It depends on the data, not the situation. How's that?
FLD_4 is doubtful that you would want/need and index on it. This assumes an even
distribution of both values (ie. male/female).
Since you would be scanning half the table anyway, an index won't really help. Now if it's
not an even distribution, like people
under/over 70, and you will always be searching on people above 70, then an index may help
since it will narrow the records down
considerably.
You really have to match cardinality with distribution of values. An index should allow
you to quickly narrow the set of records
that need to be analyzed. Cutting out half the records isn't going to help much, it's
quicker just to read through the entire file
sequentially than jump around to 50% of the records individually.
----- Original Message -----
From: "Ratheesh K J" <ratheesh.kj@stripped>
To: <mysql@stripped>
Sent: Friday, August 04, 2006 6:15 AM
Subject: Another question on Cardinality??
Hello all,
Another question on cardinality.
Consider a table with 1000 rows and columnns.
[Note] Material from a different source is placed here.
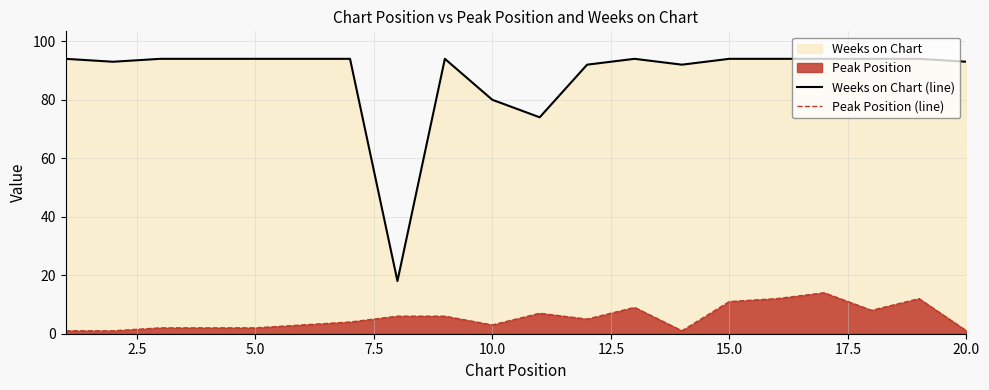

True or false: Weeks on Chart (line) and Peak Position (line) cross at least once.

False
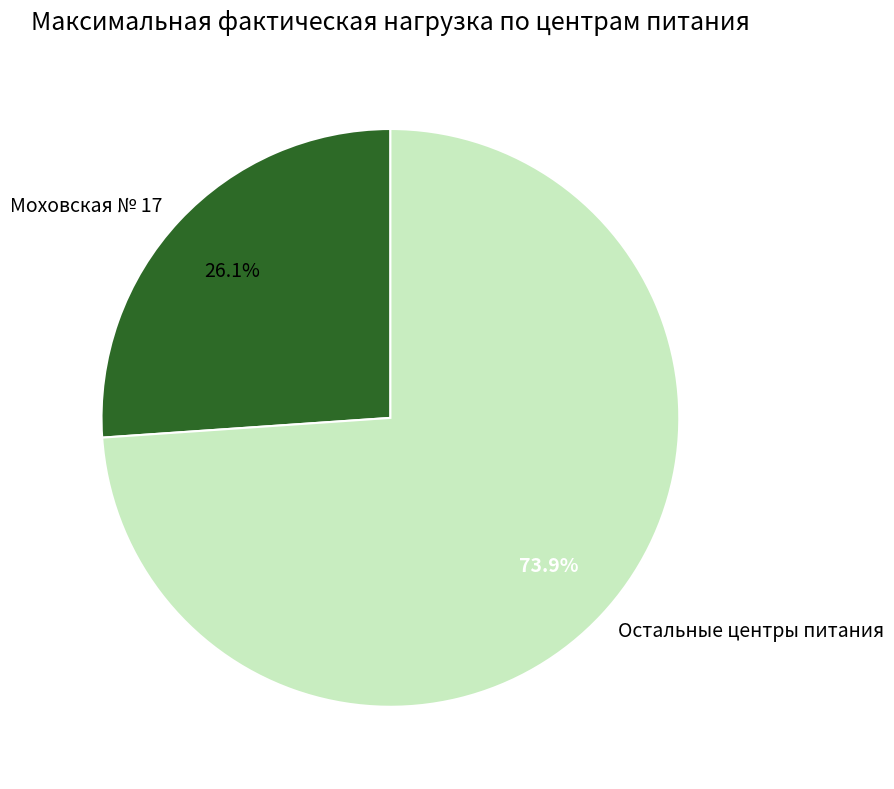

Which category has the smallest portion of the pie?

Моховская № 17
Details of the columns are as below:
FLD_1 - int - cardinality 1000 - PRIMARY KEY
FLD_2 - tinyint- cardinality 400
FLD_3 - varchar - cardinality 10
FLD_4 - varchar - cardinality 2
FLD_5 - varchar - cardinality 5
Assuming that cardinality exactly is the number of distinct values for that column, Which
are the fields that is best for indexing
for the table.
Is it meaningful for me to index FLD_3, FLD_4 and FLD_5 knowing that their cardinality is
always going to be the same?
There are certain scenarios wherein I have queries on the tables as below:
1) Select * from table where FLD_4 = 1;
2) Select * from table where FLD_5 = 3;
3) Select * from table where FLD_3 >1 AND FLD_5 < 6;
considering all the above cases, what should I conclude? should I have indexes on these
three fields?
Looking for a specific answer than a "depend on situation" kind of an answer.